Конечно, она не могла, Розенфельд и не надеялся, но из хаоса мыслей он ее своим вопросом вытащил. Начнет она все равно с конца, но разобраться в порядке слов и событий все-таки будет легче.
– Он умер, – неожиданно четко произнесла Лайза. Она взяла себя в руки, собралась с мыслями, теперь с ней можно было говорить по существу. – Я не хотела приезжать после нашего разрыва, но было не по себе. Почему он не отвечал? Он хотел, чтобы мы встретились? Почему в госпитале? Почему такое точное время: тридцать семь минут? Я не собиралась ехать и, конечно, поехала. Чуть опоздала. Меня не пустили. Все ходили туда и сюда, как обычно в больницах. Я спросила про Любомира в регистратуре, мне велели сесть и ждать. Почему, сказала я. Если он здесь, назовите палату, я поднимусь. Девушка покачала головой, и я хотела пойти к администратору, но подошел врач, взял меня под руку, отвел в сторону и сказал, что Любомир умер. Я смогла лишь спросить: когда? Еще не понимала. «Только что, – сказал врач. – В одиннадцать тридцать семь». На часах была половина первого. «Сегодня восемнадцатое?» – спросила я. Глупо, да? Врач тоже решил, что я не в себе, и отвечать не стал. Теперь понимаешь?

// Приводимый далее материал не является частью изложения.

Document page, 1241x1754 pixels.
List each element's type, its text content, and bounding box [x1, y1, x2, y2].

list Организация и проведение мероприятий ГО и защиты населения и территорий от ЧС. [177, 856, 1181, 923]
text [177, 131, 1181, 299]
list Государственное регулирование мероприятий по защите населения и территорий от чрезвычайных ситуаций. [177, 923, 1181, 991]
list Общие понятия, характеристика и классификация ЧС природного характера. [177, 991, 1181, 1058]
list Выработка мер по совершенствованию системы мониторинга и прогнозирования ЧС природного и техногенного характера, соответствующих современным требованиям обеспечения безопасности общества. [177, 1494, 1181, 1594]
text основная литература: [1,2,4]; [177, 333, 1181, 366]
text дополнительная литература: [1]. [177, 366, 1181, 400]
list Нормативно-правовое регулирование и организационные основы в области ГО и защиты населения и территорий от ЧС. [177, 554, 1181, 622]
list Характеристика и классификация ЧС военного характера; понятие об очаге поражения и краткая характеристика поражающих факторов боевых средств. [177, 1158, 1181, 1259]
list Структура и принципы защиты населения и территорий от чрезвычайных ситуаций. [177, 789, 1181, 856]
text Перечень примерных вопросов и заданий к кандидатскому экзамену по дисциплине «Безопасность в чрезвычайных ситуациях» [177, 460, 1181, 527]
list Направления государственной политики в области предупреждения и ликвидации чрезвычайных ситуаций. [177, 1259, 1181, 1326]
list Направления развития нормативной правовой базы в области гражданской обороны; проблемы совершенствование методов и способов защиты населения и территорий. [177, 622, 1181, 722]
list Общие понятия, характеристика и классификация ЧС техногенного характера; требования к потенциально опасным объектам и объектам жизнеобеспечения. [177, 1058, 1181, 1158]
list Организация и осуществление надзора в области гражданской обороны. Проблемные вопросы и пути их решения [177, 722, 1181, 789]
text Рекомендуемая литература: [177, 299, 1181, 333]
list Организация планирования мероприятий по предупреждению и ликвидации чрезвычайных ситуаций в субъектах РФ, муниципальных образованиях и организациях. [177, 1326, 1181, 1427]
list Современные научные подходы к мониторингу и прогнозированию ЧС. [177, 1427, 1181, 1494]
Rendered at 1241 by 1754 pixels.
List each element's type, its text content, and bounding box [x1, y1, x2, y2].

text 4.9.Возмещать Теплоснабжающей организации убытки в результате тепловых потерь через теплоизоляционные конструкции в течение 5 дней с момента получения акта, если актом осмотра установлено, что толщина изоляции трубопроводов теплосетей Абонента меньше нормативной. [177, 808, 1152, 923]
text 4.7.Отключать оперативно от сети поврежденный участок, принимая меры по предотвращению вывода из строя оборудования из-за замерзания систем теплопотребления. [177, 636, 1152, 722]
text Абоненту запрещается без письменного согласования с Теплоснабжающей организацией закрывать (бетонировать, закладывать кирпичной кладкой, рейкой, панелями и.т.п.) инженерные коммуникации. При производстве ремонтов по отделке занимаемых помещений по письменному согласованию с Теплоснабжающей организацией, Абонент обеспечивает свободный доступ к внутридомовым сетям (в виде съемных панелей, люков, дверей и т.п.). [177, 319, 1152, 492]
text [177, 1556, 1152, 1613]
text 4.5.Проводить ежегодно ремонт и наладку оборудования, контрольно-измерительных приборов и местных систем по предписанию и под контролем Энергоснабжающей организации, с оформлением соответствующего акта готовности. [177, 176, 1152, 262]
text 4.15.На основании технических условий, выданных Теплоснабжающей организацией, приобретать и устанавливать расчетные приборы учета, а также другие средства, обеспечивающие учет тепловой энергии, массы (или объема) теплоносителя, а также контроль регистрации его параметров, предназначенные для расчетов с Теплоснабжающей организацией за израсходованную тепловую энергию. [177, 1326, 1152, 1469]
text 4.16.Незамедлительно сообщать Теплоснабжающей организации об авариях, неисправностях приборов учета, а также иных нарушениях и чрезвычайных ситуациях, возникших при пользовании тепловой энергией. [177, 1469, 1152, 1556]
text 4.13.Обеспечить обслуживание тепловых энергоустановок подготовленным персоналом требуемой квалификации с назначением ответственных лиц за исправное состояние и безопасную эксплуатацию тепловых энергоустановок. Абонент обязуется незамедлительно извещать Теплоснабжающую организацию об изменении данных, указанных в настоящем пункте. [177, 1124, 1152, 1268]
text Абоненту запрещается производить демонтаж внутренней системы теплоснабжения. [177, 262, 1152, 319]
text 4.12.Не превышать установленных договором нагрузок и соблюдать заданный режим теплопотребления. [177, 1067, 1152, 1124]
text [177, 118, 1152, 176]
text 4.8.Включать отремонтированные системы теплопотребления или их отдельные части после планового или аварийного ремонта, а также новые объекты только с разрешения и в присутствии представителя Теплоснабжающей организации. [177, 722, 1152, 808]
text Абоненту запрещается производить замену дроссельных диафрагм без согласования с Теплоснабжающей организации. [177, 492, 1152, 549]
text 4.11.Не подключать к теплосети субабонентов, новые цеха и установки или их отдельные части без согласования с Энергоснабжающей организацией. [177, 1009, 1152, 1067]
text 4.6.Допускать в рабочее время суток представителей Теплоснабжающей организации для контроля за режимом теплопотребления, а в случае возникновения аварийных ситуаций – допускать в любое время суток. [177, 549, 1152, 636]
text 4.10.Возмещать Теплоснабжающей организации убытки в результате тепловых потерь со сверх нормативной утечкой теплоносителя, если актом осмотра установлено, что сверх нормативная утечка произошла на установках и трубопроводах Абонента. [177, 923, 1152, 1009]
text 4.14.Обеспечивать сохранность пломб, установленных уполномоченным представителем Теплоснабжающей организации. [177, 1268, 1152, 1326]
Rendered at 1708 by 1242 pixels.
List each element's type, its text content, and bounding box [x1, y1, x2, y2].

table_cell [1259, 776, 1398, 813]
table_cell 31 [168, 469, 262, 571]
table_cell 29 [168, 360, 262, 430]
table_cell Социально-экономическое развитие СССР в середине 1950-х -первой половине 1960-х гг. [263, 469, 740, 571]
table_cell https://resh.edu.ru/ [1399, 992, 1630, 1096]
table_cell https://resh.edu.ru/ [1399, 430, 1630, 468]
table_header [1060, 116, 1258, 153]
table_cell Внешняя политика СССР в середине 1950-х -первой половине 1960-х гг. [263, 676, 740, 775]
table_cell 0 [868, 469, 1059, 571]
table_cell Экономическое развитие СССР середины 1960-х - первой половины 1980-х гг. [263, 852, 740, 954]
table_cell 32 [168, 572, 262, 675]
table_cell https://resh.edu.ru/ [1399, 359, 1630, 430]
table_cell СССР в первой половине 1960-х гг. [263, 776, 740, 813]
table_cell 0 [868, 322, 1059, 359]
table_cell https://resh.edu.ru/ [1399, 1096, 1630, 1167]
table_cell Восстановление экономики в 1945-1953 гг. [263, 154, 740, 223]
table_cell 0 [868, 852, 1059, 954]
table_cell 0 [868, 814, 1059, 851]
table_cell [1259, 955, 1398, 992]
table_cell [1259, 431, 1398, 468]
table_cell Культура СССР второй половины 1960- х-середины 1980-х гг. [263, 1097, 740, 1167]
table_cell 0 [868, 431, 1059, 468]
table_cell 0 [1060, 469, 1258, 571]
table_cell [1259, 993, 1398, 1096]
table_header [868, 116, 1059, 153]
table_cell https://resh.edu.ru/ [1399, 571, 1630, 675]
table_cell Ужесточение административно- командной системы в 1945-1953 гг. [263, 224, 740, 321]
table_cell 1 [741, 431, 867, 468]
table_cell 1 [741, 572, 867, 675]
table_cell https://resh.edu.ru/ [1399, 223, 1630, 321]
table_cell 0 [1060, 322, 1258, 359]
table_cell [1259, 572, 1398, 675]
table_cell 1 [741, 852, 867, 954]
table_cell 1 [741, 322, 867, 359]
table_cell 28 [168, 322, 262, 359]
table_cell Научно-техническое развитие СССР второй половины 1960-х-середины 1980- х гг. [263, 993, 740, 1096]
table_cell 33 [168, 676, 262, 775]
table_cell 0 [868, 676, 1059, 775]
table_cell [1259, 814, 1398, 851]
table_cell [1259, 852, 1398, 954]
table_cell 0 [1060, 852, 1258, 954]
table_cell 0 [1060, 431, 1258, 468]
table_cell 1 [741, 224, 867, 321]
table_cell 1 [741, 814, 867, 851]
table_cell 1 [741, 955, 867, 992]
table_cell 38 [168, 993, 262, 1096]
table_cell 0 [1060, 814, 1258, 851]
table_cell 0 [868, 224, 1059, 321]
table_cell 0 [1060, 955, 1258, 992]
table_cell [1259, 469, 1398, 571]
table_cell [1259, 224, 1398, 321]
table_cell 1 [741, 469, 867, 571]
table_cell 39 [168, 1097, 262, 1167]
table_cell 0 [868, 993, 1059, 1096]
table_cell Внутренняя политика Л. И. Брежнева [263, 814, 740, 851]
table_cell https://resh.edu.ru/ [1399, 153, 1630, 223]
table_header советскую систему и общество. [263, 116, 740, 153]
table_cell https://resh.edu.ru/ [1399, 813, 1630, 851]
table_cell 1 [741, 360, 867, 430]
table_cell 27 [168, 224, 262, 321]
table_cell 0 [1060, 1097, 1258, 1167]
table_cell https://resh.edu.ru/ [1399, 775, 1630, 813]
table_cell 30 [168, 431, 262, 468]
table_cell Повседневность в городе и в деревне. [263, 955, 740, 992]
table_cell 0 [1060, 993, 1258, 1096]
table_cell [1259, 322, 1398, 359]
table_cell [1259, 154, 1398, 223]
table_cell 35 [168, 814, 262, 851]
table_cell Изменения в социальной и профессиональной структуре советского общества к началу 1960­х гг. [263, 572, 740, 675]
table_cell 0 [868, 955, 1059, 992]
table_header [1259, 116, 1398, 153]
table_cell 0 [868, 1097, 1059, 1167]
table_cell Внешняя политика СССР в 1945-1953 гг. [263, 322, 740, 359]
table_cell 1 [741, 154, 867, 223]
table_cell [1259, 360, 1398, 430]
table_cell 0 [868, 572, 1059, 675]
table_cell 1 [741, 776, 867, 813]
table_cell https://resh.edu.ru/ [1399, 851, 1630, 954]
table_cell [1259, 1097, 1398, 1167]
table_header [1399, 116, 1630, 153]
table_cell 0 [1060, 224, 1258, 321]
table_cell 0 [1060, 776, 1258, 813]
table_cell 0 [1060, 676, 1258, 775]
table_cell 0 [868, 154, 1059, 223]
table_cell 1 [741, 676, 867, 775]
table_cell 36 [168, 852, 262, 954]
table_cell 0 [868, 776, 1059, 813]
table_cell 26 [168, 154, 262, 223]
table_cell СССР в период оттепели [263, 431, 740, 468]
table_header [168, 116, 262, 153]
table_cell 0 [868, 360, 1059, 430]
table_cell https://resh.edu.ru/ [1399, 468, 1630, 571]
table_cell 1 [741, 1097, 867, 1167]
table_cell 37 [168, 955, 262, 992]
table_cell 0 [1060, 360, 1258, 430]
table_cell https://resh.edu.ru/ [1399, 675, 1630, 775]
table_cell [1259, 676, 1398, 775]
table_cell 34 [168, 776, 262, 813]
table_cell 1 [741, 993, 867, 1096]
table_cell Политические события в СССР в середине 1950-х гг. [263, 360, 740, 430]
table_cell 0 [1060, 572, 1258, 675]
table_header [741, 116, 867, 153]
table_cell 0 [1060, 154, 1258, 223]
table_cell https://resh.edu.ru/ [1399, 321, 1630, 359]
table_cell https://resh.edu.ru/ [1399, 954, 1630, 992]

– Нет, – искренне сказал Розенфельд. – То есть Любомир прислал тебе мейл, указав точное время своей смерти? За две недели до? Он что, собирался именно в это время…
Розенфельд не договорил, но окончание фразы было понятно, и Лайза вскинулась:
– Конечно, нет! Любомир? Никогда!
Розенфельду и самому эта идея представлялась очень сомнительной. Назначить время самоубийства и позвать любимую – пусть и в прошлом – женщину присутствовать?
– Лайза, давай так. Я буду задавать вопросы, а ты отвечай. По возможности коротко.
Она кивнула.
– Ты сказала, он выглядел на восемьдесят. Тебя к нему все-таки пустили?
– Перед похоронами. Я сказала, что он… что мы… были…
– Понятно. Что написано в эпикризе? Диагноз и причина смерти.
– Остановка сердца. Диагноза нет.
– Нет? – удивился Розенфельд. Человек умер в госпитале святой Екатерины – лучшей частной клинике в Бостоне. За его жизнь наверняка боролись до последнего момента. – В документе о смерти должен быть указан диагноз. Остановка сердца – следствие. Должна быть причина.
Лайза долго смотрела на Розенфельда пустым взглядом, он даже подумал, не помахать ли пальцем перед ее носом, но она заговорила тихо и четко, будто читала текст, возникший перед глазами:
– Внешние признаки шквальной – так написано – прогерии, вымывание кальция, атрофия печени, поджелудочной железы, сердечной мышцы… Это то, что я запомнила, когда мне показали бумагу. Я хотела получить копию, но мне не дали. Почему-то, – Лайза неожиданно хихикнула и прикрыла рот ладонью. – Почему-то, – сказала она минуту спустя, – они решили, что, если я с телевидения… ну да, я показывала документ… решили, видимо, что я собираю компромат на госпиталь… У меня хорошая память, – добавила она после паузы.